*TO DO*
According to the limitation of liability passage, the Secured Notes are not direct obligations of, or guaranteed by, which parties?
[PASSAGE SHOWN — start]
LIMITATION OF LIABILITY
 
  The Secured Notes are not direct obligations of, or guaranteed by, Mobil,
MGB or the Owner Trustee. None of the Owner Trustee, the Owner Participant or
the Indenture Trustee, or any affiliates thereof, shall be personally liable
to any holder of a Secured Note or, in the case of the Owner Trustee and the
Owner Participant, to the Indenture Trustee for any amounts payable under the
Secured Notes or, except as provided in the Indenture, for any liability under
the Indenture. All payments of principal of, premium, if any, and interest on
the Secured Notes (other than payments made in connection with an optional
redemption or purchase by the Owner Trustee or the Owner Participant) will be
made only from the assets subject to the Lien of the Indenture or the income
and proceeds received by the Indenture Trustee therefrom (including Rent
payable by MGB under the Lease and payments made by Mobil under the Guaranty).
(Indenture, Section 2.02)
 
  Except as otherwise provided in the Indenture, neither the Indenture Trustee
nor the Owner Trustee in its individual capacity shall be answerable or
accountable under the Indenture or under the Secured Notes under any
circumstances except for, when applicable to either the Indenture Trustee or
the Owner Trustee (a) its own willful misconduct or gross negligence, (b)
[PASSAGE SHOWN — finish]
[PROVIDED RECORDS — start]
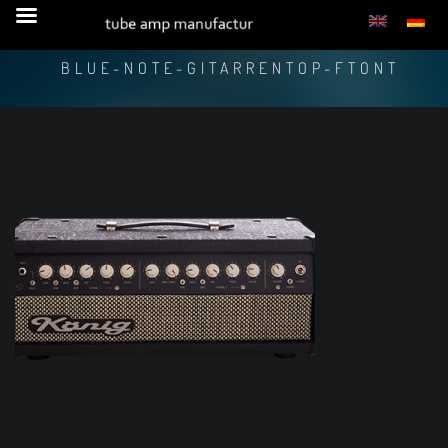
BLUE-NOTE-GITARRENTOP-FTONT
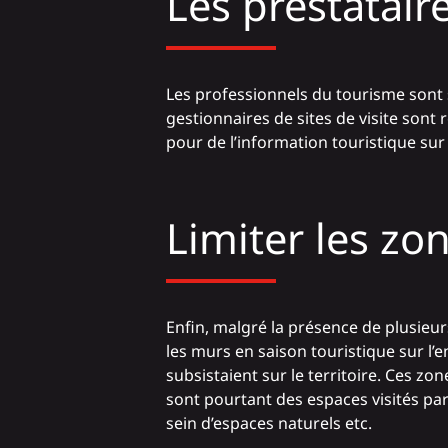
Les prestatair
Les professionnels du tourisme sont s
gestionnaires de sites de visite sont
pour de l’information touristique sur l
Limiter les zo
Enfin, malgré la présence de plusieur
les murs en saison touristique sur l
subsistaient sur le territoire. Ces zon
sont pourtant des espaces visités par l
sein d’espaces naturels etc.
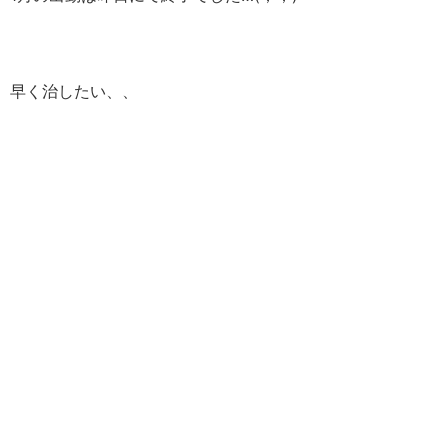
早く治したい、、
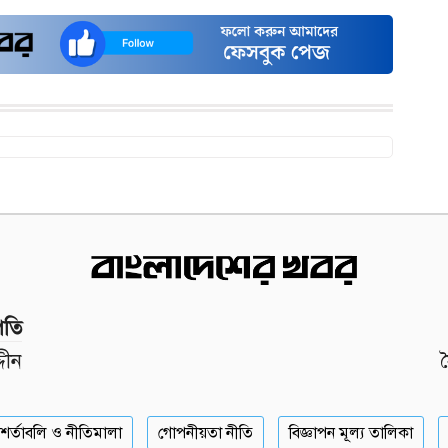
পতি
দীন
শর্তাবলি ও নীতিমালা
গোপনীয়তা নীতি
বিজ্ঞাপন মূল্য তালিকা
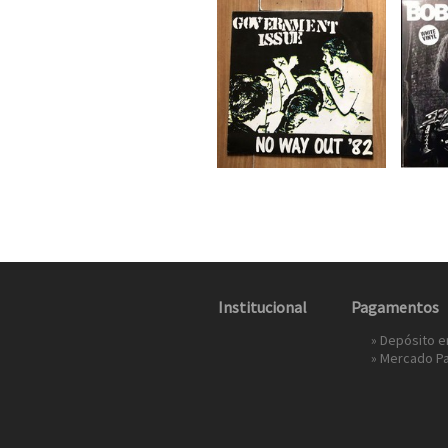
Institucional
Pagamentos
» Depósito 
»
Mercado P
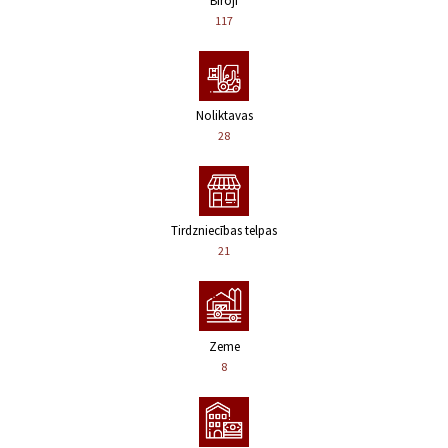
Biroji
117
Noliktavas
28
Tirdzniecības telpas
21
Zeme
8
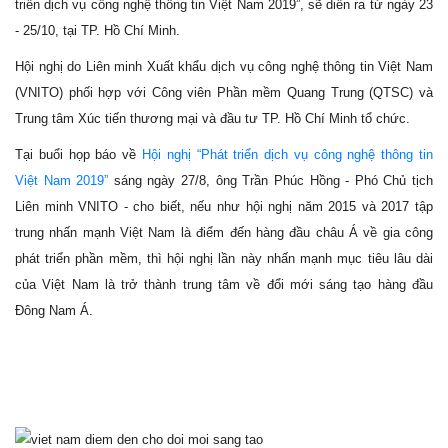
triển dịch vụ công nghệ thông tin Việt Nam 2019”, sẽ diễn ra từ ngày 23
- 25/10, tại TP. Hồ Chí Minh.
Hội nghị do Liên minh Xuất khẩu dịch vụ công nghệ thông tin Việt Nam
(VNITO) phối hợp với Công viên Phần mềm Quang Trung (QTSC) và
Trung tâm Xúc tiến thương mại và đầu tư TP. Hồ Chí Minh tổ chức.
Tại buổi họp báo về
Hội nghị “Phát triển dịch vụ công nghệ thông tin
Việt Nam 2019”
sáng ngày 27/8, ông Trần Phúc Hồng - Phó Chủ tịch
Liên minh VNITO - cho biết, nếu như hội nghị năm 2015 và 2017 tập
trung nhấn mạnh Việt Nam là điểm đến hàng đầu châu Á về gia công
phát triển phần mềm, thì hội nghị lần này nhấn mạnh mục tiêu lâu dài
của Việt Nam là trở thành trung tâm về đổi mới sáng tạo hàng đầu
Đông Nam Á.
[PROVIDED RECORDS — finish]
*RESPONSE TO THE EXERCISE*
Mobil, MGB, or the Owner Trustee.